• [Activity]:
Nothing after the line with "development needs. MSAD" belongs in the copy; extract the lines below from the top through that line, pictures left out.

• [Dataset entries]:
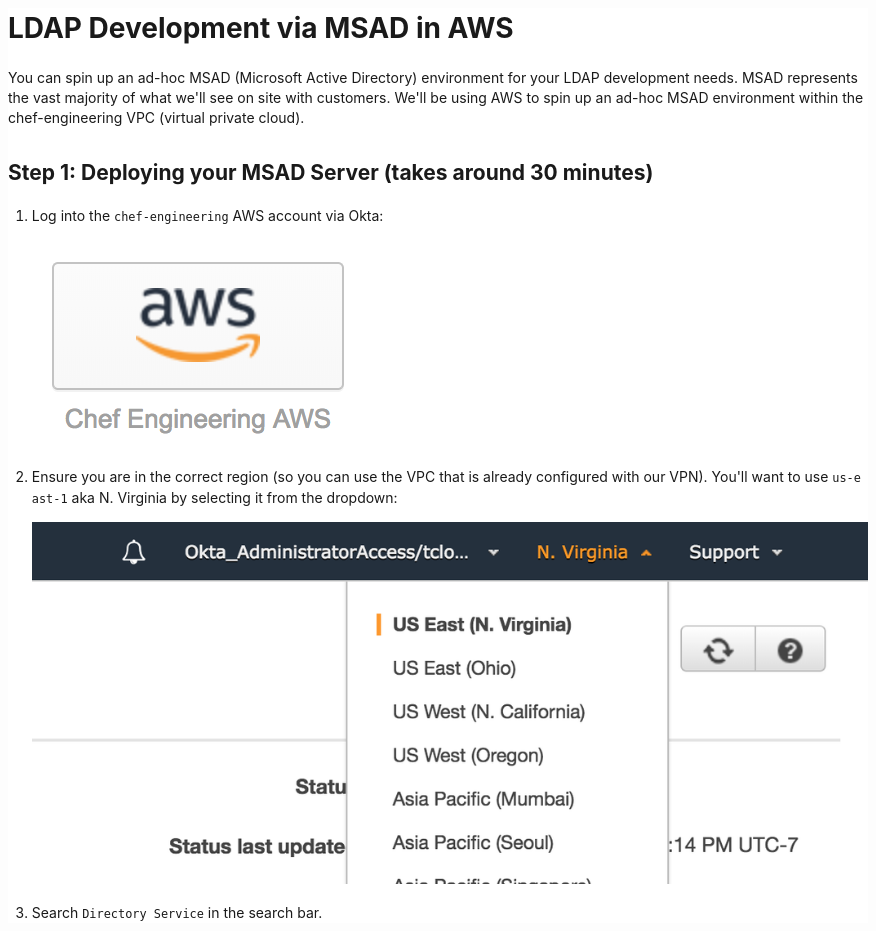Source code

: # LDAP Development via MSAD in AWS

You can spin up an ad-hoc MSAD (Microsoft Active Directory) environment for your LDAP
development needs. MSAD represents the vast majority of what we'll see on site with customers.
We'll be using AWS to spin up an ad-hoc MSAD environment within the chef-engineering
VPC (virtual private cloud).

## Step 1: Deploying your MSAD Server (takes around 30 minutes)

1. Log into the `chef-engineering` AWS account via Okta:

   ![Chef-AWS logo](./images/ldap/chef-eng-aws.png)

2. Ensure you are in the correct region (so you can use the VPC that is already
   configured with our VPN). You'll want to use `us-east-1` aka N. Virginia by selecting
   it from the dropdown:

   ![VPC region selector](./images/ldap/aws-region.png)

3. Search `Directory Service` in the search bar.
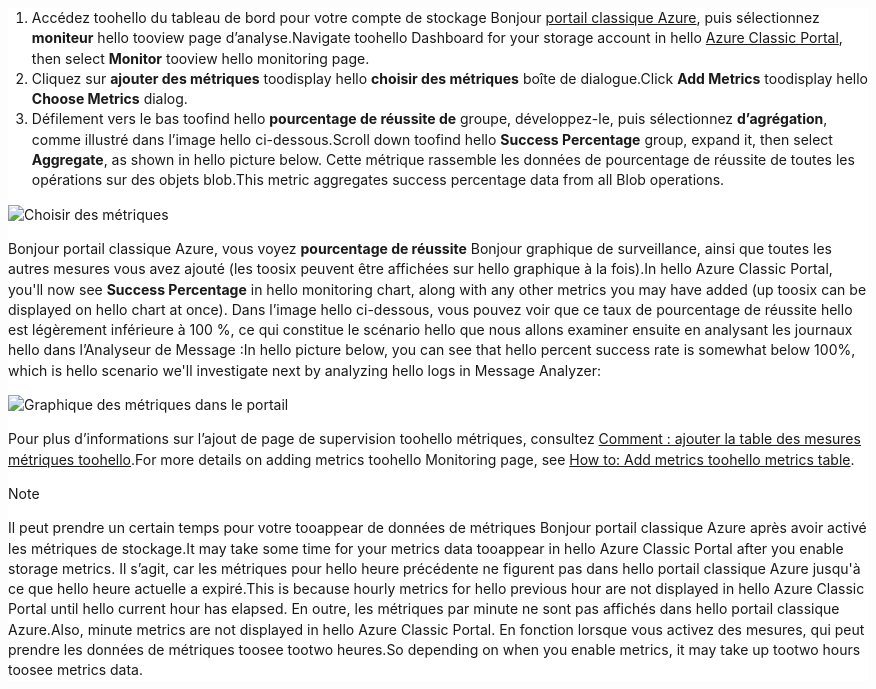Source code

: 1. <span data-ttu-id="e1991-222">Accédez toohello du tableau de bord pour votre compte de stockage Bonjour [portail classique Azure](https://manage.windowsazure.com), puis sélectionnez **moniteur** hello tooview page d’analyse.</span><span class="sxs-lookup"><span data-stu-id="e1991-222">Navigate toohello Dashboard for your storage account in hello [Azure Classic Portal](https://manage.windowsazure.com), then select **Monitor** tooview hello monitoring page.</span></span>
2. <span data-ttu-id="e1991-223">Cliquez sur **ajouter des métriques** toodisplay hello **choisir des métriques** boîte de dialogue.</span><span class="sxs-lookup"><span data-stu-id="e1991-223">Click **Add Metrics** toodisplay hello **Choose Metrics** dialog.</span></span>
3. <span data-ttu-id="e1991-224">Défilement vers le bas toofind hello **pourcentage de réussite de** groupe, développez-le, puis sélectionnez **d’agrégation**, comme illustré dans l’image hello ci-dessous.</span><span class="sxs-lookup"><span data-stu-id="e1991-224">Scroll down toofind hello **Success Percentage** group, expand it, then select **Aggregate**, as shown in hello picture below.</span></span> <span data-ttu-id="e1991-225">Cette métrique rassemble les données de pourcentage de réussite de toutes les opérations sur des objets blob.</span><span class="sxs-lookup"><span data-stu-id="e1991-225">This metric aggregates success percentage data from all Blob operations.</span></span>

![Choisir des métriques](./media/storage-e2e-troubleshooting-classic-portal/choose-metrics-portal-1.png)

<span data-ttu-id="e1991-227">Bonjour portail classique Azure, vous voyez **pourcentage de réussite** Bonjour graphique de surveillance, ainsi que toutes les autres mesures vous avez ajouté (les toosix peuvent être affichées sur hello graphique à la fois).</span><span class="sxs-lookup"><span data-stu-id="e1991-227">In hello Azure Classic Portal, you'll now see **Success Percentage** in hello monitoring chart, along with any other metrics you may have added (up toosix can be displayed on hello chart at once).</span></span> <span data-ttu-id="e1991-228">Dans l’image hello ci-dessous, vous pouvez voir que ce taux de pourcentage de réussite hello est légèrement inférieure à 100 %, ce qui constitue le scénario hello que nous allons examiner ensuite en analysant les journaux hello dans l’Analyseur de Message :</span><span class="sxs-lookup"><span data-stu-id="e1991-228">In hello picture below, you can see that hello percent success rate is somewhat below 100%, which is hello scenario we'll investigate next by analyzing hello logs in Message Analyzer:</span></span>

![Graphique des métriques dans le portail](./media/storage-e2e-troubleshooting-classic-portal/portal-metrics-chart-1.png)

<span data-ttu-id="e1991-230">Pour plus d’informations sur l’ajout de page de supervision toohello métriques, consultez [Comment : ajouter la table des mesures métriques toohello](storage-monitor-storage-account.md#add-metrics-charts-to-the-portal-dashboard).</span><span class="sxs-lookup"><span data-stu-id="e1991-230">For more details on adding metrics toohello Monitoring page, see [How to: Add metrics toohello metrics table](storage-monitor-storage-account.md#add-metrics-charts-to-the-portal-dashboard).</span></span>

> [!NOTE]
> <span data-ttu-id="e1991-231">Il peut prendre un certain temps pour votre tooappear de données de métriques Bonjour portail classique Azure après avoir activé les métriques de stockage.</span><span class="sxs-lookup"><span data-stu-id="e1991-231">It may take some time for your metrics data tooappear in hello Azure Classic Portal after you enable storage metrics.</span></span> <span data-ttu-id="e1991-232">Il s’agit, car les métriques pour hello heure précédente ne figurent pas dans hello portail classique Azure jusqu'à ce que hello heure actuelle a expiré.</span><span class="sxs-lookup"><span data-stu-id="e1991-232">This is because hourly metrics for hello previous hour are not displayed in hello Azure Classic Portal until hello current hour has elapsed.</span></span> <span data-ttu-id="e1991-233">En outre, les métriques par minute ne sont pas affichés dans hello portail classique Azure.</span><span class="sxs-lookup"><span data-stu-id="e1991-233">Also, minute metrics are not displayed in hello Azure Classic Portal.</span></span> <span data-ttu-id="e1991-234">En fonction lorsque vous activez des mesures, qui peut prendre les données de métriques toosee tootwo heures.</span><span class="sxs-lookup"><span data-stu-id="e1991-234">So depending on when you enable metrics, it may take up tootwo hours toosee metrics data.</span></span>
>
>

• [Output of the task]:
Source code

: # LDAP Development via MSAD in AWS

You can spin up an ad-hoc MSAD (Microsoft Active Directory) environment for your LDAP
development needs. MSAD represents the vast majority of what we'll see on site with customers.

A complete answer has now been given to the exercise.